Desde janeiro do ano passado, Franca está recebendo os detentos de Batatais, pois o presídio daquela cidade foi interditado por causa da superlotação e más condições do prédio. Apesar de as obras de reforma já estarem prontas, o imóvel não foi liberado em razão de pressão da sociedade batataense.
Como o impasse vem prejudicando Franca e refletindo diretamente na segurança da cidade, Arimatéa determinou a remoção dos hóspedes. “Fui comunicado da decisão e já estou tomando as providências. Preciso de um tempo, pois temos que encontrar vagas.

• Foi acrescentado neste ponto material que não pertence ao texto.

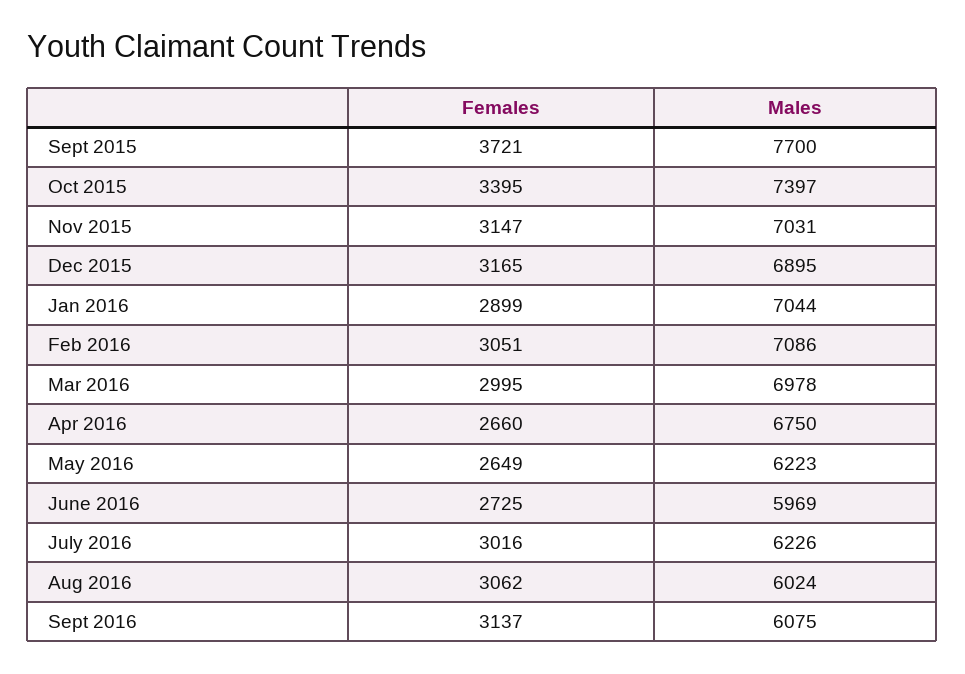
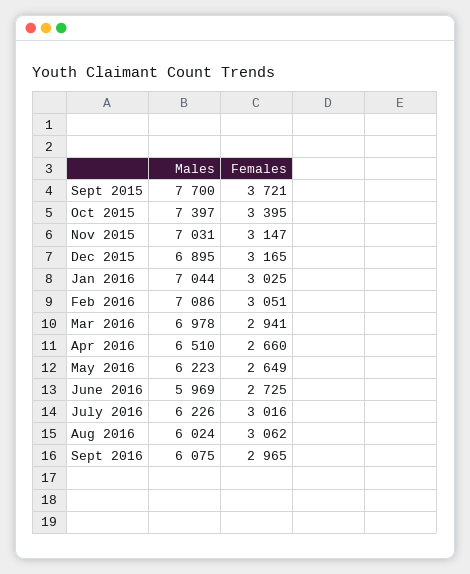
  {
    "Females": {
      "Sept 2015": 3721,
      "Oct 2015": 3395,
      "Nov 2015": 3147,
      "Dec 2015": 3165,
-     "Jan 2016": 2899,
+     "Jan 2016": 3025,
      "Feb 2016": 3051,
-     "Mar 2016": 2995,
+     "Mar 2016": 2941,
      "Apr 2016": 2660,
      "May 2016": 2649,
      "June 2016": 2725,
      "July 2016": 3016,
      "Aug 2016": 3062,
-     "Sept 2016": 3137
+     "Sept 2016": 2965
    },
    "Males": {
      "Sept 2015": 7700,
      "Oct 2015": 7397,
      "Nov 2015": 7031,
      "Dec 2015": 6895,
      "Jan 2016": 7044,
      "Feb 2016": 7086,
      "Mar 2016": 6978,
-     "Apr 2016": 6750,
+     "Apr 2016": 6510,
      "May 2016": 6223,
      "June 2016": 5969,
      "July 2016": 6226,
      "Aug 2016": 6024,
      "Sept 2016": 6075
    }
  }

A questão da transferência é perigosa e precisa ser tratada com cuidado”, disse o delegado seccional, Mauri de Camargo sem dizer que dia cumprirá a determinação.
O policial disse que ainda não sabe para onde os presos serão remanejados. Na área da Seccional de Franca, apenas as cidades de Ituverava, Igarapava, Miguelópolis, Pedregulho e Itirapuã têm cadeias.
Além de determinar a imediata remoção dos presos oriundos de Batatais, o juiz corregedor de presídios também requisitou à Secretaria de Administração Penitenciária outras 150 vagas em presídios do interior para remover os detentos de Franca já condenados. A SAP havia disponibilizado 50 lugares e tenta encontrar o restante. O Comércio da Franca apurou que 25 presos da cadeia do Guanabara devem ser transferidos a qualquer momento.
Autor do pedido de interdição parcial do presídio, o promotor Joaquim Rodrigues Neto ficou satisfeito com as medidas determinadas pelo juiz. “Embora a interdição não tenha sido deferida, esforços estão sendo feitos para aliviar a superlotação. Isso é muito importante, pois a situação estava se tornando insustentável na cadeia”. Procurado para falar sobre as medidas adotadas, Arimatéa não foi encontrado.